Please read more about kafka-channel.knative.dev/topic
with messaging.knative.dev/clusterChannelProvisioner annotation set to “true”.
apiVersion: messaging.knative.dev/v1
kind: Subscription
metadata:
name: my-subscription
namespace: default
spec:
channel:
apiVersion: messaging.knative.dev/v1
kind: Channel
name: my-channel
subscriber:
ref:
apiVersion: serving.knative.dev/v1
kind: Service
name: my-knative-consumer-service
apiVersion: sources.knative.dev/v1
kind: SinkBinding
metadata:
name: my-event-producer-service
spec:
subject:
apiVersion: serving.knative.dev/v1
kind: Service
selector:
matchLabels:
app: channeling-app
sink:
ref:
apiVersion: messaging.knative.dev/v1
kind: Channel
name: my-channel
The SinkBinding component injects the K_SINK environment variable, which contains the URL of the resolved sink (Channel), to the subject.
The subject is a Kubernetes resource that embeds a PodSpec template, such as a Knative Service, CronJob, or Deployment. In our example, the subject is the “my-knative-producer-app” application, which produces cloud events with specific JSON data and sends them to a Channel, the event destination.
The Channel uses a KafkaChannel to persist the event to a KafkaTopic (that was created by Knative). This flow ensures that events are reliably and efficiently delivered to subscribers.
Any Subscription created for this Channel will transport all events to services that will process them, in our example, the “my-knative-consumer-service”.

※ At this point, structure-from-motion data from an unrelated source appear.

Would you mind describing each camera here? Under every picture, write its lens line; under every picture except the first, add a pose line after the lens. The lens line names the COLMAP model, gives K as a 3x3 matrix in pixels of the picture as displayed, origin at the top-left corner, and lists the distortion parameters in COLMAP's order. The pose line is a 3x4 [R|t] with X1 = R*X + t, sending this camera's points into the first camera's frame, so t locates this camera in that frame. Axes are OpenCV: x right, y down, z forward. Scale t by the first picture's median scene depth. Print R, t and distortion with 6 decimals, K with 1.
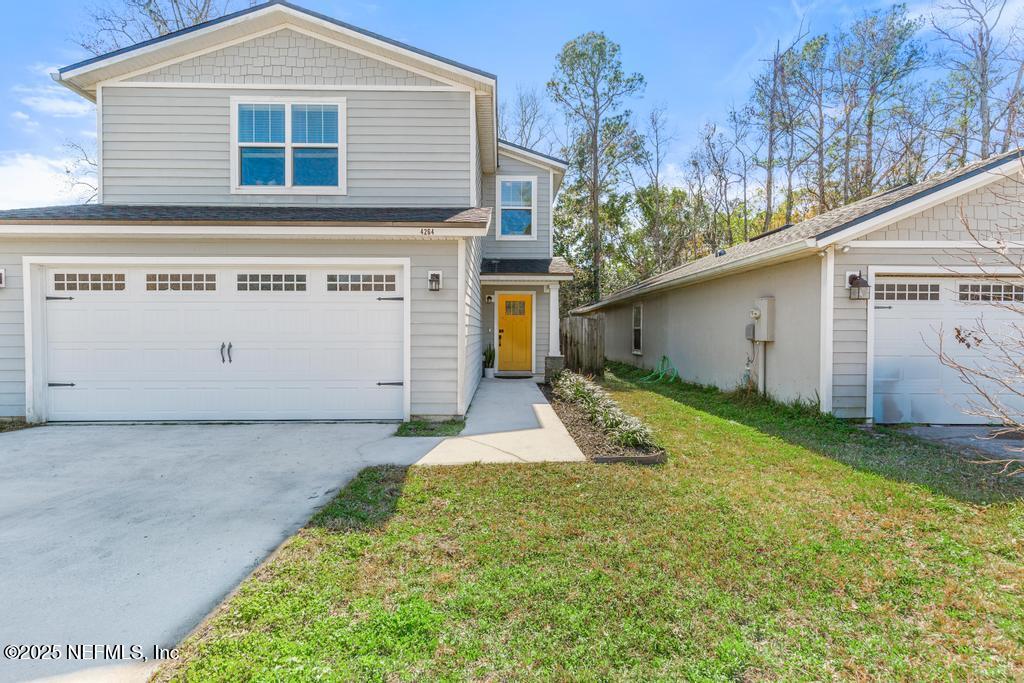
lens RADIAL K [[465.4, 0, 509.2], [0, 465.4, 362.5], [0, 0, 1]] dist [0.004620, 0.000544]
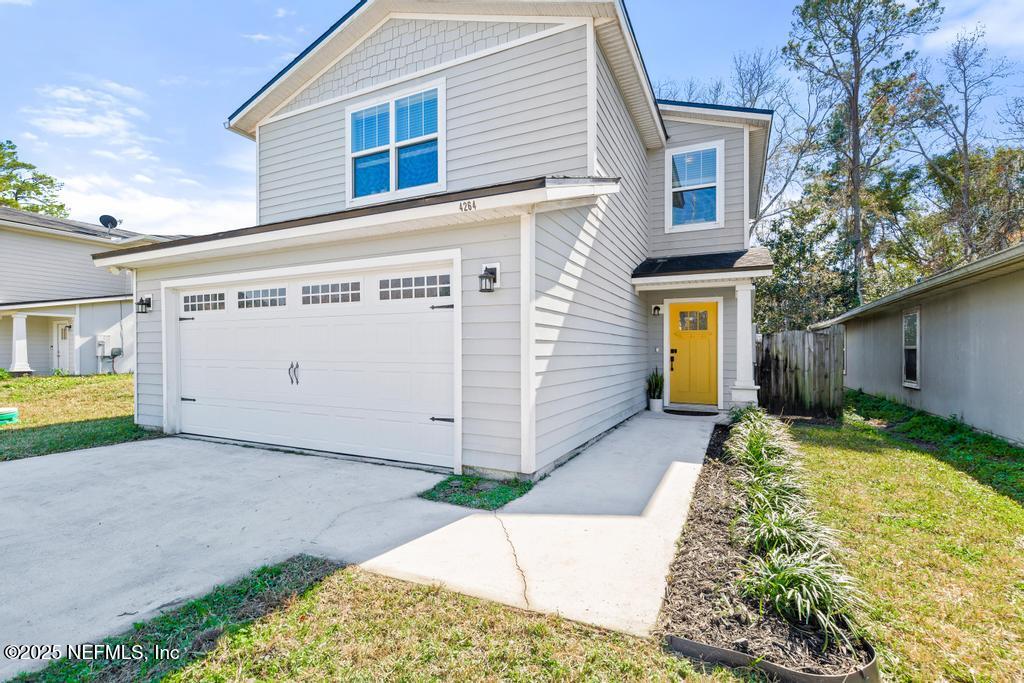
lens RADIAL K [[465.4, 0, 509.2], [0, 465.4, 362.5], [0, 0, 1]] dist [0.004620, 0.000544]
pose [[0.888692, 0.013455, -0.458306, 0.148139], [-0.033972, 0.998754, -0.036552, -0.018831], [0.457244, 0.048053, 0.888042, 0.314098]]
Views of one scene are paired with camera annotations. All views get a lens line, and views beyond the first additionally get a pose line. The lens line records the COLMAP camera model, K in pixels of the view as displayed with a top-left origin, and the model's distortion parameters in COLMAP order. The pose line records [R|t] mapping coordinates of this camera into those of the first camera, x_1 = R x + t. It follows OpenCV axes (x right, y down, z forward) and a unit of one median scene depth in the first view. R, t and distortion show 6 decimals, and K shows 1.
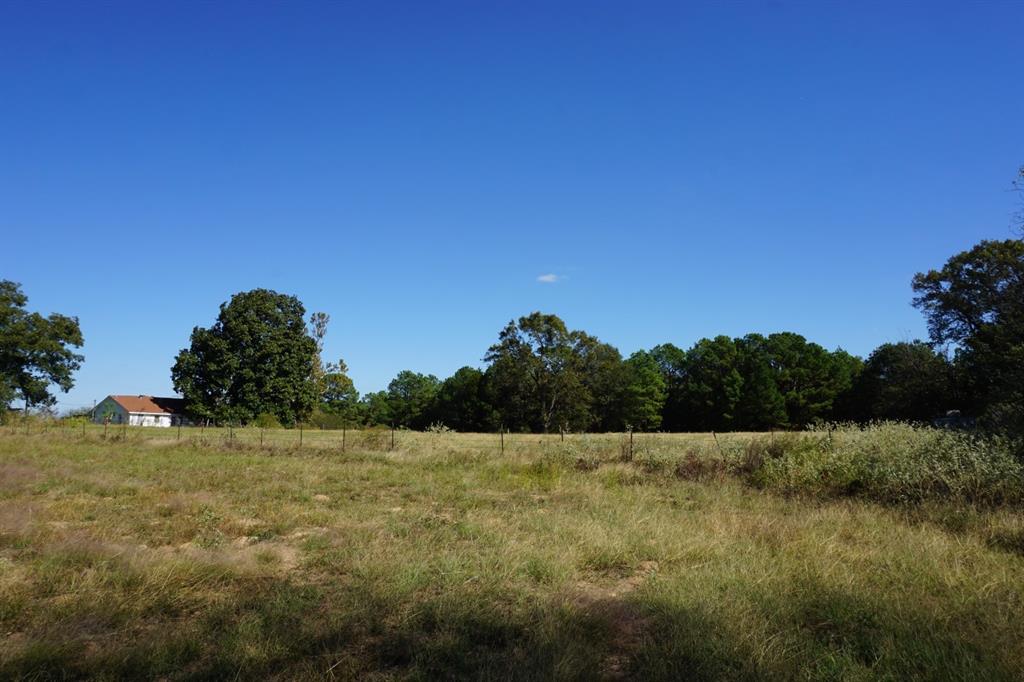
lens RADIAL K [[681.1, 0, 511.8], [0, 681.1, 338.9], [0, 0, 1]] dist [-0.042513, 0.023383]
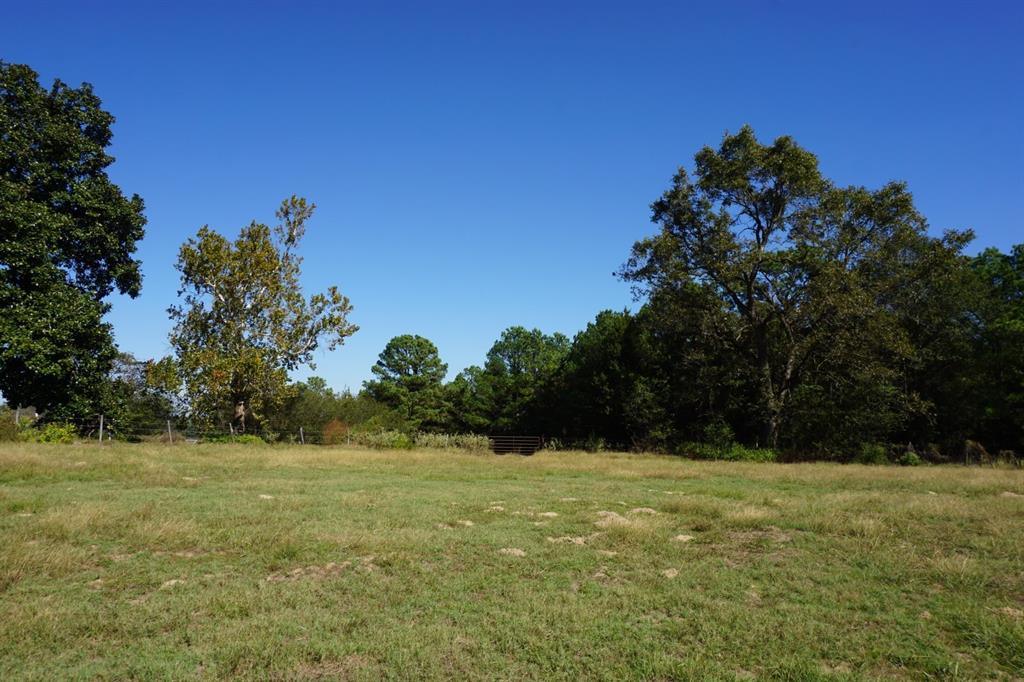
lens RADIAL K [[681.1, 0, 514.3], [0, 681.1, 337.6], [0, 0, 1]] dist [-0.042513, 0.023383]
pose [[0.958042, -0.024915, -0.285545, 0.018317], [0.027914, 0.999590, 0.006439, 0.067529], [0.285267, -0.014140, 0.958344, 0.548978]]
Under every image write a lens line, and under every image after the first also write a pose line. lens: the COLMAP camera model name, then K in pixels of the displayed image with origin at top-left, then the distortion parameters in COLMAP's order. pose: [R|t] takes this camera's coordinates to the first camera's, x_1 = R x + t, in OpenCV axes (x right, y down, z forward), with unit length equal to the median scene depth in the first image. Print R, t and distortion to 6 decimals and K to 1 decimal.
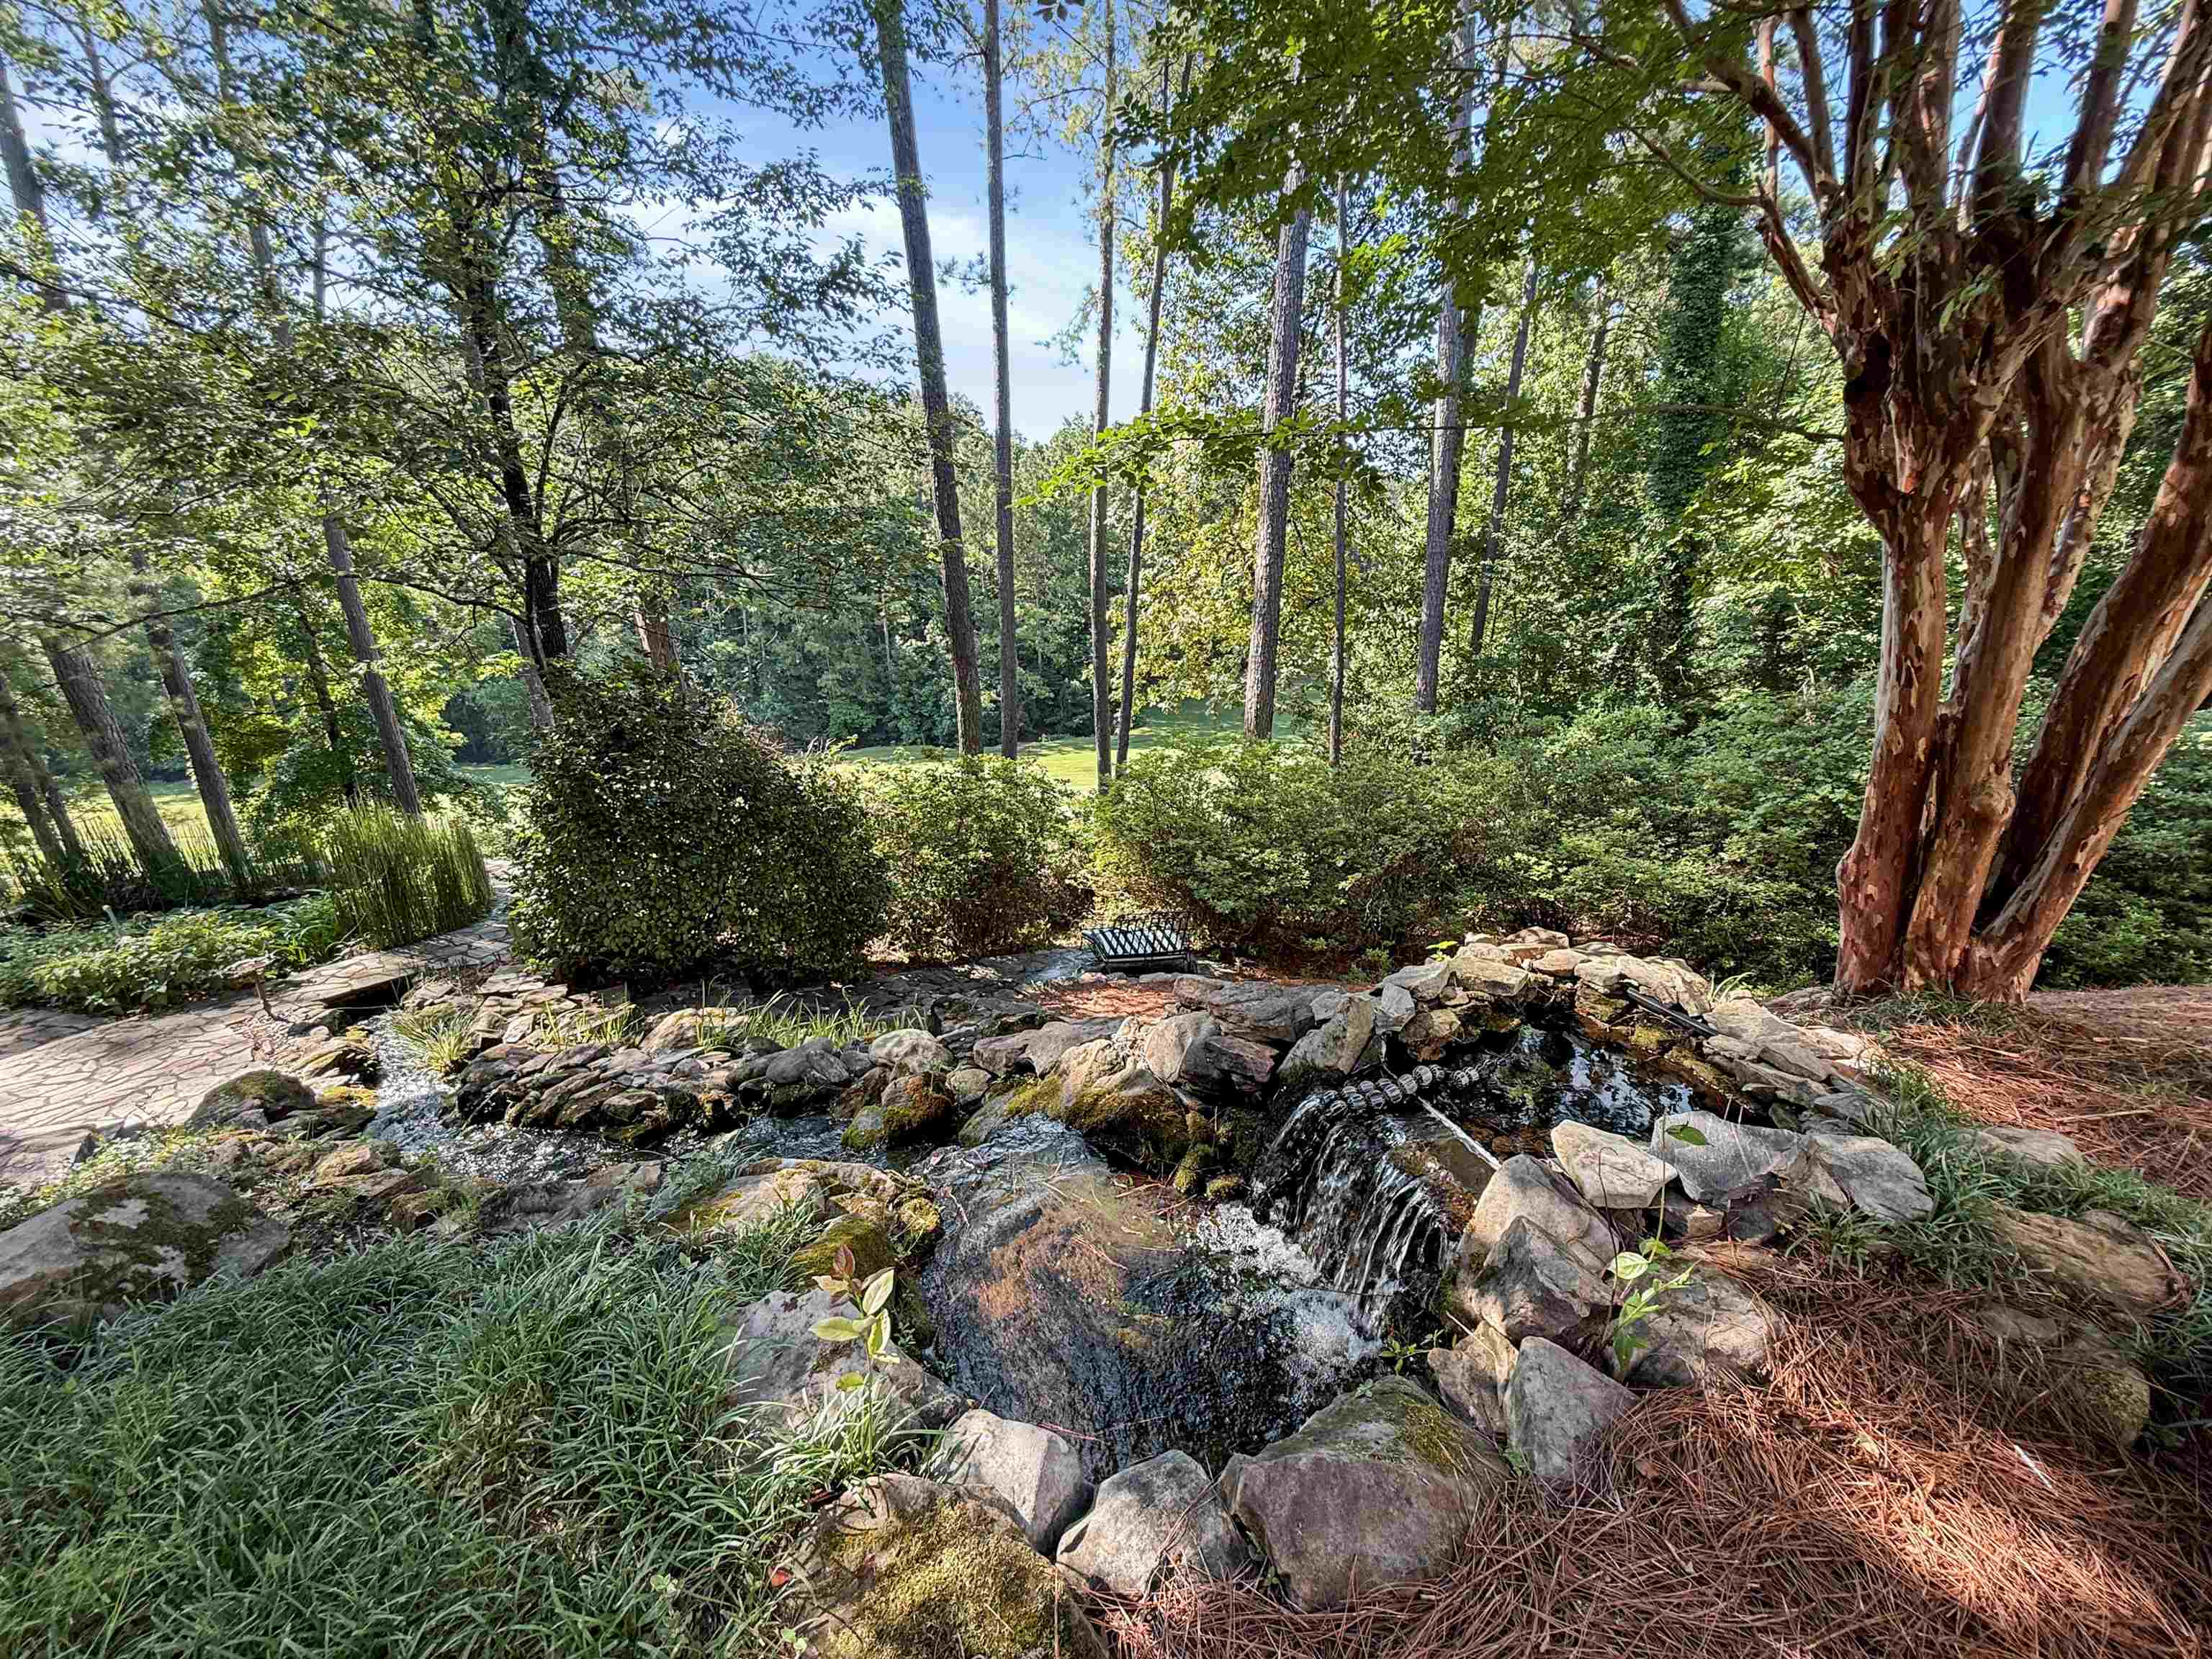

Lastly, a simple FastAPI app logs the received event and returns 204 HTTP status code without the content to let know the Subscriber that it was delivered successfully, otherwise, it might go to the dead letter sink if configured.
The decision of whether to use Knative Channels with Subscriptions or Broker Triggers depends on the specific requirements of your use case. If you require advanced filtering or routing capabilities, then Knative Channels with Subscriptions might be a better option. If you only need to trigger a single function or container in response to an event, then a Broker Trigger might be simpler and more straightforward.
I hope this example will help you at least with getting started with Knative or will give you some extra motivation to have a try in the next or current project.